Submission Instructions: -
Put all your submission files in a folder. Upload a zip file named Assignment3.zip (.rar is not allowed and will cause point loss), which will contain three files, equijoin.java, equijoin.jar and a ReadMe.txt. (The name has to be exactly the same as required and it is case sensitive ) I We will use equijoin.jar to run the assignment. ReadMe.txt should contain the approach you used for doing this work, basically how your mapper, reducer and driver is working in short.

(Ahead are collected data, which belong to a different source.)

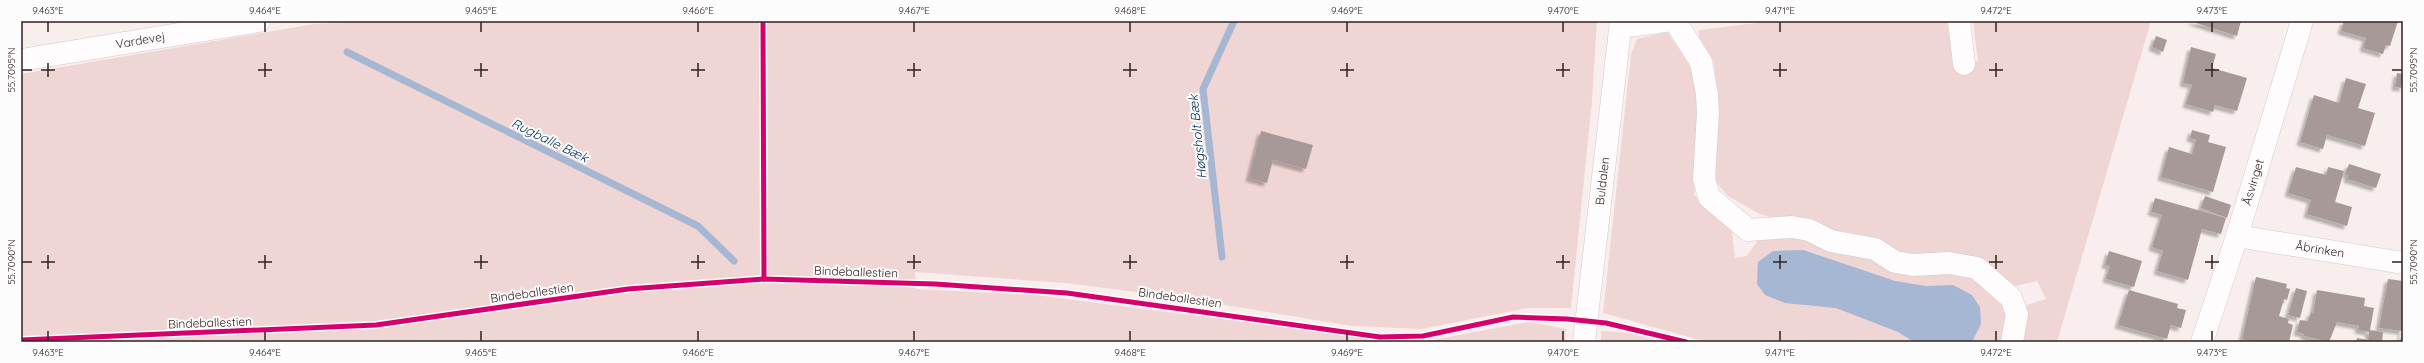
<svg xmlns="http://www.w3.org/2000/svg" width="2424" height="363" font-family="Quicksand,sans-serif">
  <style>
    .green { fill: #efd5d3 }
    .water { fill: #a5b7d2 }
    .lines { fill: none; stroke-linecap: round; stroke-linejoin: round }
    .stream { stroke: #a5b7d2; stroke-width: 7 }
    .building { fill: #a79998; filter: url(#shadow) }
    .minor-casing { stroke: #d5c9c8; stroke-width: 23 }
    .minor { stroke: #fefcfc; stroke-width: 22 }
    .cycleway-casing { stroke: #fcfcfc; stroke-width: 8 }
    .cycleway { stroke: #d6006c; stroke-width: 5 }
    .ticks { fill: none; stroke: #312221; stroke-width: 1.5 }
    .labels { text-anchor: middle; stroke-width: 4; stroke-linejoin: round; paint-order: stroke }
    .street-label { font-size: 12px; fill: #312221; stroke: #fcfcfc }
    .water-label { font-size: 13px; font-style: italic; fill: #063262; stroke: #fcfcfc }
    .neatline { fill: none; stroke: #312221; stroke-width: 1.5 }
    .ticks-label { font-size: 10px; text-anchor: middle; fill: #312221 }
  </style>
  <defs>
    <filter id="shadow"><feDropShadow dx="-3.5" dy="3.5" stdDeviation="1" flood-color="#0004"/></filter>
  </defs>
  <rect width="100%" height="100%" fill="#f7eeed"/>
  <g class="green">
    <polygon points="379,21 1597,21 1592,100 1571,308 1527,308 1422,329 1352,326 1183,298 1065,283 915,272 916,289 1036,295 1399,342 21,342 21,74 314,24"/>
    <polygon points="1773,21 1947,21 1953,65 1978,61 1973,21 2151,21 2057,342 2018,342 2027,305 2046,299 2037,281 2015,286 1993,269 1918,258 1843,234 1777,220 1758,213 1728,196 1716,182 1715,159 1719,117 1714,62 1699,37 1699,30"/>
    <path d="M1667,32c11,16 25,34 31,53 8,29 -1,80 -4,110l38,36 3,27 12,-2 12,-17 23,-5 202,46 22,29 -3,33h-296l-104,-29 28,-259 6,-15z"/>
    <polygon points="1529,322 1566,329 1565,342 1404,342 1427,341"/>
    <polygon points="1601,331 1629,333 1661,342 1601,342"/>
  </g>
  <polygon class="water" points="1803,250 1895,281 1926,286 1953,285 1972,295 1980,307 1981,324 1972,342 1914,342 1898,332 1836,308 1785,303 1765,295 1757,284 1758,262 1773,251"/>
  <g class="lines">
    <g class="stream">
      <polyline points="347,52 698,226 734,261"/>
      <polyline points="1222,257 1203,89 1234,21"/>
    </g>
  </g>
  <g class="building">
    <polygon points="2190,21 2241,21 2237,36"/>
    <polygon points="2344,21 2398,21 2390,46 2386,45 2383,54 2363,48 2366,38 2341,31"/>
    <polygon points="2156,36 2167,40 2163,52 2152,47"/>
    <polygon points="2191,47 2216,54 2212,68 2247,78 2237,111 2215,105 2213,112 2186,104 2192,85 2183,83"/>
    <polygon points="2397,73 2403,74 2403,88 2395,87"/>
    <polygon points="2346,78 2366,84 2358,108 2375,113 2365,146 2327,135 2323,149 2300,142 2314,95 2339,103"/>
    <polygon points="2192,130 2210,135 2208,142 2226,147 2213,192 2161,177 2169,147 2192,154 2196,140 2190,138"/>
    <polygon points="1261,131 1313,145 1306,169 1273,160 1267,183 1249,178"/>
    <polygon points="2349,164 2381,174 2376,188 2347,179 2348,175 2345,174"/>
    <polygon points="2296,167 2326,175 2328,167 2344,171 2335,202 2352,207 2347,226 2307,214 2311,200 2288,193"/>
    <polygon points="2205,196 2231,205 2227,218 2201,208"/>
    <polygon points="2155,198 2226,218 2221,234 2202,229 2188,280 2157,271 2163,251 2152,247 2162,215 2151,212"/>
    <polygon points="2109,251 2142,261 2134,287 2106,279 2110,266 2105,265"/>
    <polygon points="2256,277 2287,284 2286,288 2290,289 2287,300 2284,299 2279,316 2289,319 2288,323 2293,325 2289,342 2254,342 2242,339"/>
    <polygon points="2388,279 2403,281 2403,342 2400,342 2402,331 2379,328"/>
    <polygon points="2296,288 2307,291 2300,318 2288,315"/>
    <polygon points="2129,290 2178,304 2177,308 2186,310 2181,328 2171,325 2167,339 2118,325"/>
    <polygon points="2317,290 2365,298 2364,306 2374,308 2370,330 2383,332 2382,342 2356,342 2357,338 2368,340 2369,332 2358,330 2359,326 2337,322 2329,342 2304,336 2304,334 2297,332 2300,320 2308,321 2311,312 2313,313"/>
  </g>
  <g class="lines">
    <g class="minor-casing">
      <g id="minor">
        <polyline points="1675,21 1701,62 1707,94 1708,113 1704,179 1709,197 1748,230 1792,227 1809,230 1831,241 1875,249 1895,262 1913,265 1949,263 1977,268 2011,298 2017,314 2012,342"/>
        <polyline points="1959,21 1964,64"/>
        <polyline points="1621,27 1665,21"/>
        <path id="s1" d="M21,60l238,-39"/>
        <path id="s2" d="M2237,236l166,27"/>
        <path id="s3" d="M1584,342l37,-321"/>
        <path id="s4" d="M2202,342l35,-106 65,-215"/>
      </g>
    </g>
    <use href="#minor" class="minor"/>
    <g class="cycleway-casing">
      <g id="cycleway">
        <polyline points="763,21 764,279"/>
        <polyline points="21,340 376,325 628,289 764,279 935,284 1067,293 1380,337 1423,336 1513,317 1567,319 1606,323 1686,342"/>
      </g>
    </g>
    <use href="#cycleway" class="cycleway"/>
  </g>
  <path class="ticks" d="M48,22v10M265,22v10M481,22v10M698,22v10M914,22v10M1130,22v10M1347,22v10M1563,22v10M1780,22v10M1996,22v10M2212,22v10M48,63v14M265,63v14M481,63v14M698,63v14M914,63v14M1130,63v14M1347,63v14M1563,63v14M1780,63v14M1996,63v14M2212,63v14M22,70h10M41,70h14M258,70h14M474,70h14M691,70h14M907,70h14M1123,70h14M1340,70h14M1556,70h14M1773,70h14M1989,70h14M2205,70h14M2392,70h10M48,255v14M265,255v14M481,255v14M698,255v14M914,255v14M1130,255v14M1347,255v14M1563,255v14M1780,255v14M1996,255v14M2212,255v14M22,262h10M41,262h14M258,262h14M474,262h14M691,262h14M907,262h14M1123,262h14M1340,262h14M1556,262h14M1773,262h14M1989,262h14M2205,262h14M2392,262h10M48,331v10M265,331v10M481,331v10M698,331v10M914,331v10M1130,331v10M1347,331v10M1563,331v10M1780,331v10M1996,331v10M2212,331v10"/>
  <g class="labels">
    <g class="street-label">
      <text dy="4" stroke="none"><textPath href="#s1" startOffset="121">Vardevej</textPath></text>
      <text dy="4" stroke="none"><textPath href="#s3" startOffset="162">Buldalen</textPath></text>
      <text dy="4" stroke="none"><textPath href="#s4" startOffset="168">Åsvinget</textPath></text>
      <text dy="4" stroke="none"><textPath href="#s2" startOffset="84">Åbrinken</textPath></text>
      <text transform="translate(856 272) rotate(2)" y="4">Bindeballestien</text>
      <text transform="translate(532 293) rotate(-8)" y="4">Bindeballestien</text>
      <text transform="translate(1180 298) rotate(8)" y="4">Bindeballestien</text>
      <text transform="translate(210 323) rotate(-2)" y="4">Bindeballestien</text>
    </g>
    <g class="water-label">
      <text transform="translate(1197 137) rotate(-96)" y="5">Høgsholt Bæk</text>
      <text transform="translate(550 140) rotate(26)" y="5">Rugballe Bæk</text>
    </g>
  </g>
  <rect width="2424" height="363" fill="none" stroke="#fcfcfc" stroke-width="44"/>
  <rect x="22" y="22" width="2380" height="319" class="neatline"/>
  <g class="ticks-label">
    <text x="48" y="14">9.463°E</text>
    <text x="265" y="14">9.464°E</text>
    <text x="481" y="14">9.465°E</text>
    <text x="698" y="14">9.466°E</text>
    <text x="914" y="14">9.467°E</text>
    <text x="1130" y="14">9.468°E</text>
    <text x="1347" y="14">9.469°E</text>
    <text x="1563" y="14">9.470°E</text>
    <text x="1780" y="14">9.471°E</text>
    <text x="1996" y="14">9.472°E</text>
    <text x="2212" y="14">9.473°E</text>
    <text transform="translate(11 70) rotate(-90)" y="4">55.7095°N</text>
    <text transform="translate(2413 70) rotate(-90)" y="4">55.7095°N</text>
    <text transform="translate(11 262) rotate(-90)" y="4">55.7090°N</text>
    <text transform="translate(2413 262) rotate(-90)" y="4">55.7090°N</text>
    <text x="48" y="356">9.463°E</text>
    <text x="265" y="356">9.464°E</text>
    <text x="481" y="356">9.465°E</text>
    <text x="698" y="356">9.466°E</text>
    <text x="914" y="356">9.467°E</text>
    <text x="1130" y="356">9.468°E</text>
    <text x="1347" y="356">9.469°E</text>
    <text x="1563" y="356">9.470°E</text>
    <text x="1780" y="356">9.471°E</text>
    <text x="1996" y="356">9.472°E</text>
    <text x="2212" y="356">9.473°E</text>
  </g>
</svg>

This is how I am going to run your submission: -
sudo -u <username> <path_of_hadoop> jar <name_of_jar> <class_with_main_function>
<HDFSinputFile> <HDFSoutputFile>
Example: -
sudo -u hduser /usr/local/hadoop/bin/hadoop jar equijoin.jar equijoin hdfs://localhost:54310/input/sample.txt hdfs://localhost:54310/output
Instructions for Assignment: -
Please follow these instructions closely else Marks will be deducted.
1. Please make sure you follow the submission instructions carefully and do not miss any files.

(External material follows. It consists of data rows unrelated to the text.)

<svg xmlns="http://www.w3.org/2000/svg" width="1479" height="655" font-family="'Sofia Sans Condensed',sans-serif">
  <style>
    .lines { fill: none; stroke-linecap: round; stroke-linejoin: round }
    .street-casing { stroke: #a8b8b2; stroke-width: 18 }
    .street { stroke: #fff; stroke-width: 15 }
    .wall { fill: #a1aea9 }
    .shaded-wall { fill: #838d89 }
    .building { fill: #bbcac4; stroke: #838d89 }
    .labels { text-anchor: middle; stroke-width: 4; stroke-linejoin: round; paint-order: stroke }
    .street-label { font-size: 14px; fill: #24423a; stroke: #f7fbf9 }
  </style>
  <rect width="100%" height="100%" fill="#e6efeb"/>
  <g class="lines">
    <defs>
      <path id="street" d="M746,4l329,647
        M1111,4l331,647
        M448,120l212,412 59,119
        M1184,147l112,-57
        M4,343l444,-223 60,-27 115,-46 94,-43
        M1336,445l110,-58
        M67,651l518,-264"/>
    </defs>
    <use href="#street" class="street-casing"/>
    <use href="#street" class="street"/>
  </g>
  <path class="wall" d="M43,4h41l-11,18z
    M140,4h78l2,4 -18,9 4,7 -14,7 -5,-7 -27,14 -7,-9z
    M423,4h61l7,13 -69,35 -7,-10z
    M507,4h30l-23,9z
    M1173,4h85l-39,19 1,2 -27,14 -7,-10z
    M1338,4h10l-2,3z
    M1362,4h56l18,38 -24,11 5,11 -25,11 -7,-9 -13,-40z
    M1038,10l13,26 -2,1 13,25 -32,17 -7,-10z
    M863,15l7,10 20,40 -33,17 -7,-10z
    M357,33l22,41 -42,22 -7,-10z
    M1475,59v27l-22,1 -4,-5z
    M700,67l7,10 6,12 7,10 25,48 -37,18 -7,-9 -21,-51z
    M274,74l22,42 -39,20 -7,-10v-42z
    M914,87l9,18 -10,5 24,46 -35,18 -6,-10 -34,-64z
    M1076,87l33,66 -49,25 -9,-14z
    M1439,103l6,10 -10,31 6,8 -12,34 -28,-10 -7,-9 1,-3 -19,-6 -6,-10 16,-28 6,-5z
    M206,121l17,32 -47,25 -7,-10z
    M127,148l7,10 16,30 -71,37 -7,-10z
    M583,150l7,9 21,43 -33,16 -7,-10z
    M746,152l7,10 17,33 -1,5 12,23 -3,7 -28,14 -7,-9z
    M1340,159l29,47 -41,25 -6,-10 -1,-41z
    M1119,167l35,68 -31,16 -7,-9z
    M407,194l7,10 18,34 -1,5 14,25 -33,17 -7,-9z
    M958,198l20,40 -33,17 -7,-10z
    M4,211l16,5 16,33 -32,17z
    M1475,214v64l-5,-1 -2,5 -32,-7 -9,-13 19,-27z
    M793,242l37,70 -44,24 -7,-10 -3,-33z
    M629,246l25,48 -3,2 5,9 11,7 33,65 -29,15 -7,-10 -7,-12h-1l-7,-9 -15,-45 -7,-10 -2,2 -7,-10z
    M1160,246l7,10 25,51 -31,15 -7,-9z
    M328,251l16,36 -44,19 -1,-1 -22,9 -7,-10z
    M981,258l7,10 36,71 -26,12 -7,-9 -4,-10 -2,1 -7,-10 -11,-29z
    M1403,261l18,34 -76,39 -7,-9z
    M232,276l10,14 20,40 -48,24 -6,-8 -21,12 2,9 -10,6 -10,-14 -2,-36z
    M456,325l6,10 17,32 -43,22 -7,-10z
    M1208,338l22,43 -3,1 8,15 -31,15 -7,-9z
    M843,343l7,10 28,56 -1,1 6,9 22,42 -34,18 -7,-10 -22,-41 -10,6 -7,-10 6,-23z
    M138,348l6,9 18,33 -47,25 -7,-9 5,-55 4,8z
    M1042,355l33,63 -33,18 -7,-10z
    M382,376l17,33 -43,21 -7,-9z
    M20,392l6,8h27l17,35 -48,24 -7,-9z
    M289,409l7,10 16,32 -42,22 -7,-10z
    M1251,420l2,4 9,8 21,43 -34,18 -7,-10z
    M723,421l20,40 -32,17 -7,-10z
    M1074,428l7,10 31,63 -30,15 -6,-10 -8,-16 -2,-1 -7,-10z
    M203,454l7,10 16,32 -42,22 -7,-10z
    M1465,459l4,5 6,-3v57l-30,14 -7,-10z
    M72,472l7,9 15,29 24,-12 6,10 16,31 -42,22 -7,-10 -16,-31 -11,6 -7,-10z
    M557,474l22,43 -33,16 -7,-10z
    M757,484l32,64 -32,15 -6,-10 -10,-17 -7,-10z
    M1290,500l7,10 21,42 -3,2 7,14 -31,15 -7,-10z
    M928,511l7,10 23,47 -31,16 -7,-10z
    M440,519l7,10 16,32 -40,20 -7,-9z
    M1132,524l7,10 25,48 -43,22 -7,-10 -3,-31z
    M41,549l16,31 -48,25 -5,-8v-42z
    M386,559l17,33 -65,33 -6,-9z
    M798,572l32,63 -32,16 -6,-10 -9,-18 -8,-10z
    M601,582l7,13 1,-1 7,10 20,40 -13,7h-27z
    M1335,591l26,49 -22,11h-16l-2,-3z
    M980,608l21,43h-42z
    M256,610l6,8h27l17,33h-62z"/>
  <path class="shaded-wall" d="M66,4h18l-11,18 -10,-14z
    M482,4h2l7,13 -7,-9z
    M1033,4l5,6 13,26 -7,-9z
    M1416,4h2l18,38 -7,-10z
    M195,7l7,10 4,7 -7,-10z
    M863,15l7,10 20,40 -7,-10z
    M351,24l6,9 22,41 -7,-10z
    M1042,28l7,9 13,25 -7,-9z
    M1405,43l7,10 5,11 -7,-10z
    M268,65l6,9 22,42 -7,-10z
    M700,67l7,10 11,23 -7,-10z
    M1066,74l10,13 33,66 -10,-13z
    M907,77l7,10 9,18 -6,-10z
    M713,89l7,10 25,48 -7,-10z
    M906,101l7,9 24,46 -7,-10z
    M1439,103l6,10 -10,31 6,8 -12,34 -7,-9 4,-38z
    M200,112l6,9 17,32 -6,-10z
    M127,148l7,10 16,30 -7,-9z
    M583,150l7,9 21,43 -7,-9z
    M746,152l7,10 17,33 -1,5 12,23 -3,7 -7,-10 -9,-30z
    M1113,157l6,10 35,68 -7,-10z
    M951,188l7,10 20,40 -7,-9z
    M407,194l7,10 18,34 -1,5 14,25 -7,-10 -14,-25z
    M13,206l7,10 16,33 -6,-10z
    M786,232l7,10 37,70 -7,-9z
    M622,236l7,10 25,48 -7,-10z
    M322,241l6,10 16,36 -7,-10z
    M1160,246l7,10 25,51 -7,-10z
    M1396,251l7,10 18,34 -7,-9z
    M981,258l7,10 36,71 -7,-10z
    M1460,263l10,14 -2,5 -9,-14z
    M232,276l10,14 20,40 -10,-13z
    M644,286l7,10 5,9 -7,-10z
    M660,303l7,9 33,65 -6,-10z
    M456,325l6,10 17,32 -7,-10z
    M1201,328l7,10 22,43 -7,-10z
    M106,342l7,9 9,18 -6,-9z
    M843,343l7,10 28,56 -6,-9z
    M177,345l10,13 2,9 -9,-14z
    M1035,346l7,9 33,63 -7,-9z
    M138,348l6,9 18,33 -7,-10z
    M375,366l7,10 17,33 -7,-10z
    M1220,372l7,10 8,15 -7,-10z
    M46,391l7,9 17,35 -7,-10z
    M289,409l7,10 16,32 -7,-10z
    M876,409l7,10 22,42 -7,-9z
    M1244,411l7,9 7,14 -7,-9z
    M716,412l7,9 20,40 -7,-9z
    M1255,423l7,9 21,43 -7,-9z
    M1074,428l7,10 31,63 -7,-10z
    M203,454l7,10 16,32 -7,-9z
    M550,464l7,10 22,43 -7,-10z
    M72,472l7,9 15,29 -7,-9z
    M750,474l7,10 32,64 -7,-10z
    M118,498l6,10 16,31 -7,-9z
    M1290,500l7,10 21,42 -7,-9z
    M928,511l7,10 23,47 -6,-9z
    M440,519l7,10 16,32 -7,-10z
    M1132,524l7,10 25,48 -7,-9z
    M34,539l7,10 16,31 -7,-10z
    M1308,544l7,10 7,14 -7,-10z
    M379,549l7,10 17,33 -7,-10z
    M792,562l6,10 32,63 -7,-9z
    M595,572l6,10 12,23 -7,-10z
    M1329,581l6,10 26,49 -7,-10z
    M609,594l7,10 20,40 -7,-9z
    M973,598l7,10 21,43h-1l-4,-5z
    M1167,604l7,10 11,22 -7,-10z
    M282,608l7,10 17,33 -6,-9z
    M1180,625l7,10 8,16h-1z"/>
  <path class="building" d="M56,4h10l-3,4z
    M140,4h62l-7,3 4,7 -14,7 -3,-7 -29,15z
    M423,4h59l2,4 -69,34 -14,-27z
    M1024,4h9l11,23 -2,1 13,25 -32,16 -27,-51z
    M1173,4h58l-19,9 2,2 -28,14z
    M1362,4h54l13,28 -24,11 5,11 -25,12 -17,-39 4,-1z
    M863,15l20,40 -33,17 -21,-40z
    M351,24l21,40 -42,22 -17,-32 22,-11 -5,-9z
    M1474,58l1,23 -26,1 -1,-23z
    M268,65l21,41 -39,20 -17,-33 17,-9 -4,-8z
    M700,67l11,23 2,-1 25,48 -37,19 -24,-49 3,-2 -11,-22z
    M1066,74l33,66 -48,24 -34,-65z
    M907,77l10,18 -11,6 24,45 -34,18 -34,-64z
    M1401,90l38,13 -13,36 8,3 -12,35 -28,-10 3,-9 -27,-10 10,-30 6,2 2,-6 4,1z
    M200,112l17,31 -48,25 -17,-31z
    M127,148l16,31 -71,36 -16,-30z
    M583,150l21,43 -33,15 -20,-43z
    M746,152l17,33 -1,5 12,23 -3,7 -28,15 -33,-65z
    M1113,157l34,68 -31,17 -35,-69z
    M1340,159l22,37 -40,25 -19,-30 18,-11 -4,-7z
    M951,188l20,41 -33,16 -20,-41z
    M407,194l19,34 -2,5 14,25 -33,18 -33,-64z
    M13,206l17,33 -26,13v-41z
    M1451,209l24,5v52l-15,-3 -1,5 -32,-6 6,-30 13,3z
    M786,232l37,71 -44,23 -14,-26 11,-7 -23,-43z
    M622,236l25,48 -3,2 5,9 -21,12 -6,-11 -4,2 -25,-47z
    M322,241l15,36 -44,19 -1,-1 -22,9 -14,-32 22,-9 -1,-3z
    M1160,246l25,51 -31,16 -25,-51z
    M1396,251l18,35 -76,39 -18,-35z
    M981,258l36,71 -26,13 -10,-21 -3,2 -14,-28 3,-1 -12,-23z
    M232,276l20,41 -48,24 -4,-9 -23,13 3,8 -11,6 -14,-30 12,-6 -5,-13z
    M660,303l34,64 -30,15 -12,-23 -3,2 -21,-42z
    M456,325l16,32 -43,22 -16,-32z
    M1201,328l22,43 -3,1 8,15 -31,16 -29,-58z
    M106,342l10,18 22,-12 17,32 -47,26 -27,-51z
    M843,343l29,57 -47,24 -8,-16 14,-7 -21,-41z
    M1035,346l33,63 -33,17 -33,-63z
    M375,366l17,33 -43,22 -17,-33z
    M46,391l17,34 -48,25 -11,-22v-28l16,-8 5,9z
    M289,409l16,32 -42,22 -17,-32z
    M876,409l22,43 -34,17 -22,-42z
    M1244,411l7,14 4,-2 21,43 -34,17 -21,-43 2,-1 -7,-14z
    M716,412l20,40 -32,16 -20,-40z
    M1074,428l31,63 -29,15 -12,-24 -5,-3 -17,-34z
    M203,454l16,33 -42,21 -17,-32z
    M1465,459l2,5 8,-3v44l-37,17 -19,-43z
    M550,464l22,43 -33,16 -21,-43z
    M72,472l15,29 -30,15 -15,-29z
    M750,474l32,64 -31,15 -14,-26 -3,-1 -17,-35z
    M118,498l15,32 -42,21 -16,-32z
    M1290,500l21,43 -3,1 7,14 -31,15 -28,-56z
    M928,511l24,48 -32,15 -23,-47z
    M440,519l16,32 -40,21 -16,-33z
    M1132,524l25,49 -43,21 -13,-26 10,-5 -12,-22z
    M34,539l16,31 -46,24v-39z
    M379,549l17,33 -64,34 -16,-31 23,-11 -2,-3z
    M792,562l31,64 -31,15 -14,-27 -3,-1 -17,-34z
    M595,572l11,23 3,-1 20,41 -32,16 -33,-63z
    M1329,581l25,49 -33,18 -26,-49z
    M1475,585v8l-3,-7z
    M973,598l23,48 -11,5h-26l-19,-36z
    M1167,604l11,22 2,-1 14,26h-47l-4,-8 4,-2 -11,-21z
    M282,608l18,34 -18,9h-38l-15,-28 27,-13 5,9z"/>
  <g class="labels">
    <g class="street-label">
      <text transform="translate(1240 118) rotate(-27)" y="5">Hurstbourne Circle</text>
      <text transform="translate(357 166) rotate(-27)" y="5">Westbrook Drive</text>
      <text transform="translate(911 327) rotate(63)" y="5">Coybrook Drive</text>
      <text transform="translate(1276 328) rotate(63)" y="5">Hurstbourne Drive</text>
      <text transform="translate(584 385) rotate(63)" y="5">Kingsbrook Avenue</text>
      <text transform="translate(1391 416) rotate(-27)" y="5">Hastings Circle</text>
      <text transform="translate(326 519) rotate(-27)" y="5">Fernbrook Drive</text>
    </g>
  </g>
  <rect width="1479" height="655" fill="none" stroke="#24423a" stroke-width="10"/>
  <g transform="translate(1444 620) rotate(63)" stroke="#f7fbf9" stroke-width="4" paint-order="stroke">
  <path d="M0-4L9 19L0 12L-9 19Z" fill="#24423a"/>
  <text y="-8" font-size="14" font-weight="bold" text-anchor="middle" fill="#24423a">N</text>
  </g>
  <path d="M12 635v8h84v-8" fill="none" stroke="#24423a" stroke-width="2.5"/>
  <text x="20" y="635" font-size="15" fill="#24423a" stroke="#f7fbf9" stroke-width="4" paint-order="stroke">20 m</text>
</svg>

2. Please make sure to run the jar before submitting and make sure there is no compilation or runtime error.
3. Make sure your jar can be run from arbitrary location.
4. For any case of doubt in the assignment, PLEASE USE Discussion Boards, Individual mails would not be entertained.
5. Also, it is an individual’s responsibilities to clarify his/her doubts, so read and use Discussion Board extensively.